Love Column: Giving up men for good

by Katherine Burns / Beacon Staff • October 5, 2016

I met him outside the party on the front steps. He was holding a half-finished beer, and I carried an empty bottle of wine. We talked about everything and nothing. He leaned in and I grabbed his shirt. We kissed briefly before I took his hand and led him inside.

I never got his name and when I woke up the next morning he was gone. By this point I already knew in the back of my head that I wasn’t into this. But my friends were occupied, I was bored, and he was there.

The reality was I wasn’t attracted to men. At all. Objectively, I could tell when a guy was attractive, but it didn’t matter. In my eyes they were all the same, so it was easy to push that voice to the back of my brain as I continued to pursue them. I knew I liked women, but I didn’t want to let go of also liking men.

The summer after I graduated high school I decided that I was going to be a slut. I was newly single and wanted to try out my sexual freedom. I was making a feminist statement by reclaiming the word that had been thrown at me many times in my life, or so I told myself.  I was engaging in casual sex, kissing strangers for free drinks, and perusing Tinder when it was brand new and laden with stigma. But most importantly, after a relationship full of sexual coercion and gaslighting, I was finally in control.

Actively pursuing anyone, including men, was brand new territory for me. I was tentative at first, and often I needed to down a few drinks before I could flirt with a man and let him know my intentions. But as I got more comfortable, I slowly realized something. Guys wanted to have sex with me. They thought I was attractive and they would do whatever it took to be with me.

Many times, after an unsatisfying hook up, I would think about how much better it might have been had I been with a girl. But in my mind, I had no choice. There’s no guide on how a queer woman could comfortably “pick up” a girl. The rules were different, and there were no models to look to as there were with men.

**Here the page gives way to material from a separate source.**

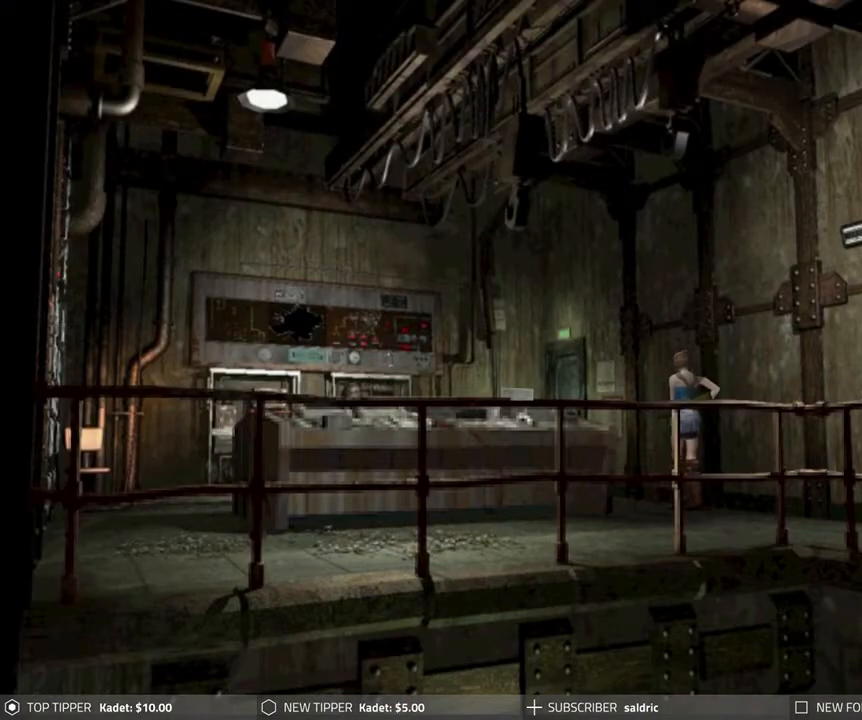
{"buttons": ["DPAD_DOWN"], "left_stick": "center", "events": []}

In retrospect, I probably thought that because of the dichotomy queer women exist in according to our media and society. We are either sexual objects of the porn industry lacking autonomy and usually tied to a man, or we are in sexless, boring relationship thanks to the myth of lesbian bed death.

The  phrase “lesbian bed death” loomed in my head for years. It’s an unfounded phenomenon that when two women have been together for a long time they stop having sex entirely. It kept me from exploring what I really wanted—a casual but enjoyable relationship with someone I was actually attracted to.

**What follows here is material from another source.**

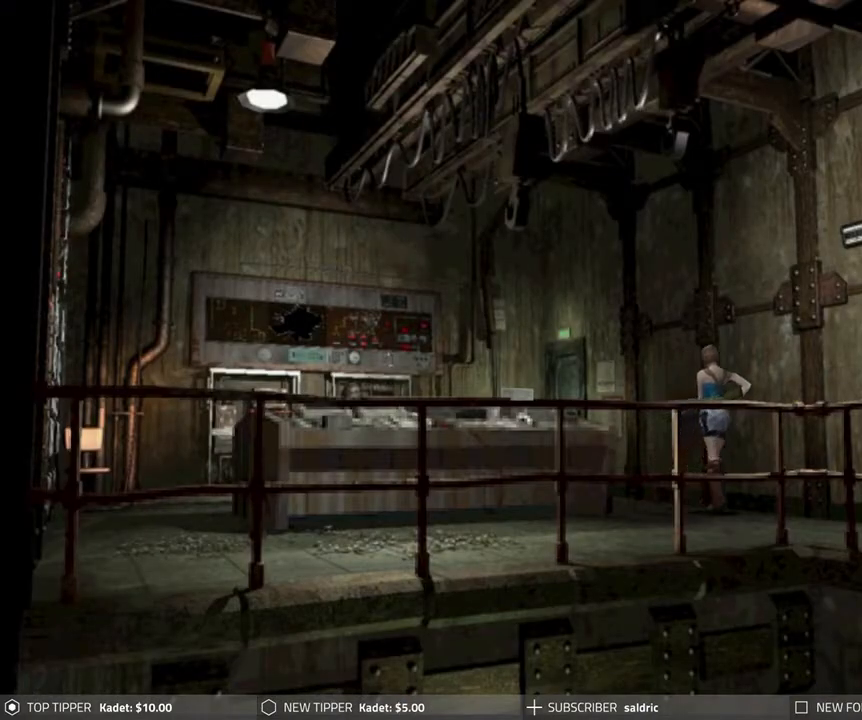
{"buttons": ["DPAD_DOWN"], "left_stick": "center", "events": []}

I didn’t even know how to broach the topic of casual sex with women, but with men I didn’t have to. It was just assumed. Our culture tells us men only want “that one thing” and that women are expected to simultaneously be sexual objects and sexless. I had chosen the extreme end of that binary, and it put me in a position where I was much more vulnerable to their advances, but also had more autonomy in how I chose them. I didn’t have to do any of the work and I didn’t risk rejection.

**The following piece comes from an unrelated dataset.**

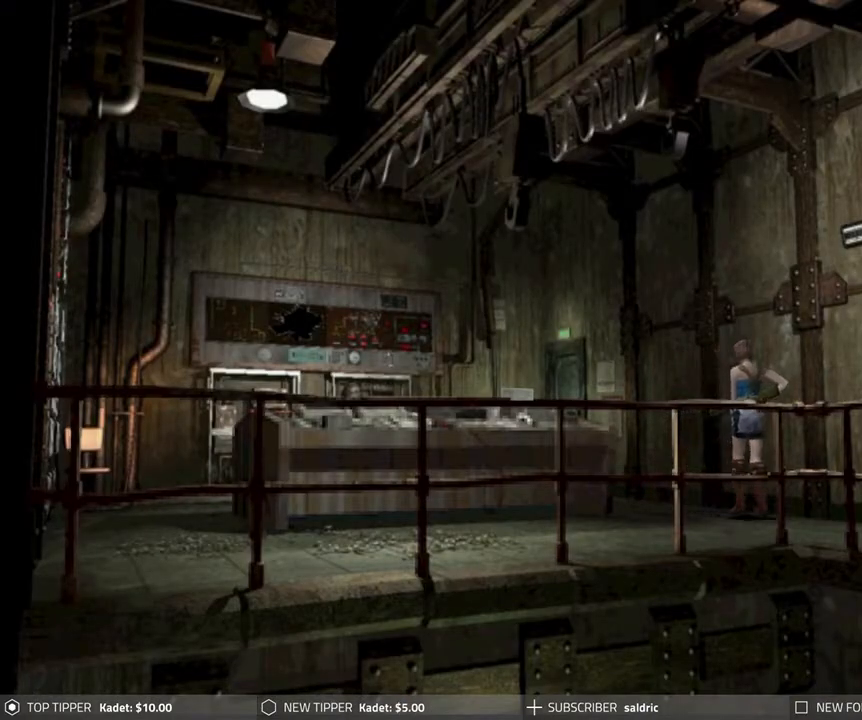
{"buttons": ["DPAD_DOWN"], "left_stick": "center", "events": []}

But with women, I didn’t always know if they were queer, let alone into me. Even the thought of approaching a woman at a party made me clam up.

I finally decided to foray into sexual relationships with women. It was a slow transition, as I started to be more honest with women about what I wanted and after much deliberation changed my Tinder settings to only women. I met some wonderful women in the process, women I could talk to and cuddle with and get coffee with after we hooked up. And I discovered, to my great surprise, that I was not the only queer woman with a sex drive. It was hard at first, and often the other person had to take the lead. But online dating especially helped me find other women with similar interests and desires that I otherwise would have never interacted with.  

This spring, I finally gave up sleeping with men. My sexual adventures were less frequent and often had to be pre-planned. But it was different. It was better. I was connecting with people I was actually attracted to and I was communicating my wants and needs. I realized there was more than one way to reclaim my autonomy.

Recently, I got intimate with a girl I’ve been casually dating. We made pizza together and talked about our feelings and what being queer meant to us—the sex was just a bonus. Afterwards, we put on face masks and cuddled while watching a Disney movie. It had been months at this point since the last time I had been with someone, but I didn’t feel like I was missing out on anything. A new adventure was just beginning.